For me it’s one of the stand out Timba CDs of this century. The complexity of the songs’ arrangements and quality of the material, not least the ability of the band to cope with them are exceptional. The CD really comes to life with Se Acabó La Rabia and builds in intensity, only taking a dip for the schmaltzy duet Tan Solo Tu. It then gears up to end with three more scorchers. The finale is a reworking of No Me Parezco A Nadie which Haila first sang with Bamboleo. The sound is full and exuberant, most songs go at quite a lick. The horn section copes effortlessly with every twist, the percussion with efectos and gear changes that amount to an assault. Alexander Lara and Haila do well to navigate these turbulent waters, and they do so with enormous style.

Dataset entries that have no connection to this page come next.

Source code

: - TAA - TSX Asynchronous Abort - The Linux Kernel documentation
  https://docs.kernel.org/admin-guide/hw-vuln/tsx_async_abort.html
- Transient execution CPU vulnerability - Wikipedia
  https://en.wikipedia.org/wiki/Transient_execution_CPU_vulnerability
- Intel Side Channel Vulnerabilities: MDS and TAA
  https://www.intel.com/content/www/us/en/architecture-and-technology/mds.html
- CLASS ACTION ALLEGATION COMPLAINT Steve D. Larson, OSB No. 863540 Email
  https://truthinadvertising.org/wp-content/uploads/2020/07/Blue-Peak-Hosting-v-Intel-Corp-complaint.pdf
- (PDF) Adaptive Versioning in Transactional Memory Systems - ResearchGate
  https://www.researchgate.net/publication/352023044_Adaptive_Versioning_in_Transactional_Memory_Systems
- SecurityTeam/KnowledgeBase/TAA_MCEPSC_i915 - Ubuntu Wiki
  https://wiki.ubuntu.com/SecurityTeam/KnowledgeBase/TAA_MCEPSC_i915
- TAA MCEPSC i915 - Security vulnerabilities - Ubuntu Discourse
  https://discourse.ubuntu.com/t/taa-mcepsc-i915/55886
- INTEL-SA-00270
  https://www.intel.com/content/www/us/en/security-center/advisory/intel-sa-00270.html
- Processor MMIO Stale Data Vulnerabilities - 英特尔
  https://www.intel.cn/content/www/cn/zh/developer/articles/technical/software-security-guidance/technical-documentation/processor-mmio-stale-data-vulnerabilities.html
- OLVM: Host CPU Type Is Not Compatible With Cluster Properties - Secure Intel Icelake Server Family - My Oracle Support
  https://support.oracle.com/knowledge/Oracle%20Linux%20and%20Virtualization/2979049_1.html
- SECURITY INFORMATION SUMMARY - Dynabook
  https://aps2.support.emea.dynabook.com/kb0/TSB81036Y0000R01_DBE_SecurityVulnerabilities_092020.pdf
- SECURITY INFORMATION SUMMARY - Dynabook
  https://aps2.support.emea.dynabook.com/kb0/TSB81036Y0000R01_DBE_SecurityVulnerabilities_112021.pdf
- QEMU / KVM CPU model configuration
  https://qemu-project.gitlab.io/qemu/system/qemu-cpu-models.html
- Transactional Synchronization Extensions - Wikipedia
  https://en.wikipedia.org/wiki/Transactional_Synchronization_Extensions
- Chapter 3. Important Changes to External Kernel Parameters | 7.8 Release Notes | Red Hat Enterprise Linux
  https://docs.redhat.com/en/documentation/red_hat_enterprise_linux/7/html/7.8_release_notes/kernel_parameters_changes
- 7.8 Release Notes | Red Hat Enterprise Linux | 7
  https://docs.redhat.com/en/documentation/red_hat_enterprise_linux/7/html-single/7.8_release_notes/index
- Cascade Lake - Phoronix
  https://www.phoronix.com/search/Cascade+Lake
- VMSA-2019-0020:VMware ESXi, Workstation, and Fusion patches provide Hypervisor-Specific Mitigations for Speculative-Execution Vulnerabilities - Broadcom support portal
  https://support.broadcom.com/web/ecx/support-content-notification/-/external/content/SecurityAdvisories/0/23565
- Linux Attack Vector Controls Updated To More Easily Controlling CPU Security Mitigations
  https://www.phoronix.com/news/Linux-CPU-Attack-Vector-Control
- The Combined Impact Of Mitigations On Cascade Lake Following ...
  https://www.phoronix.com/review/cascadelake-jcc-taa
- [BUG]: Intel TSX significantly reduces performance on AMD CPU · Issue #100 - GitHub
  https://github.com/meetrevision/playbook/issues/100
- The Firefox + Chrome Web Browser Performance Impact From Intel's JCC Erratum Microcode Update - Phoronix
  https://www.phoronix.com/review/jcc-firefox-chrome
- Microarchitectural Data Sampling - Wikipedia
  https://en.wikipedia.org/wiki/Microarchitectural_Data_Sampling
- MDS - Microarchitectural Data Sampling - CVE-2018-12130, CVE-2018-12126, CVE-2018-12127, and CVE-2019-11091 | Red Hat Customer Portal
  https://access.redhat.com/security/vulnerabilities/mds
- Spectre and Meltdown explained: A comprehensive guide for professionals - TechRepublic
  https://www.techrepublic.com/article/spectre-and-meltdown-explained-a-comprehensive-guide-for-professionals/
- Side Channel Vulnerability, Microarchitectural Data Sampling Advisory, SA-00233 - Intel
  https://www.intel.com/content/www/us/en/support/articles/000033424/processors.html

Of note also, is the song Habana-Lima, the only one to deviate from Salsa/Timba. I’m not entirely sure what it is, perhaps a hybrid of Bomba and Merengue. It is, though, incredibly soulful and indicative of author Lionel Limonta and arranger Adalberto Dominquez’s skill and dedication to creating real music in this period. That they bothered to create something so worthwhile for just one song.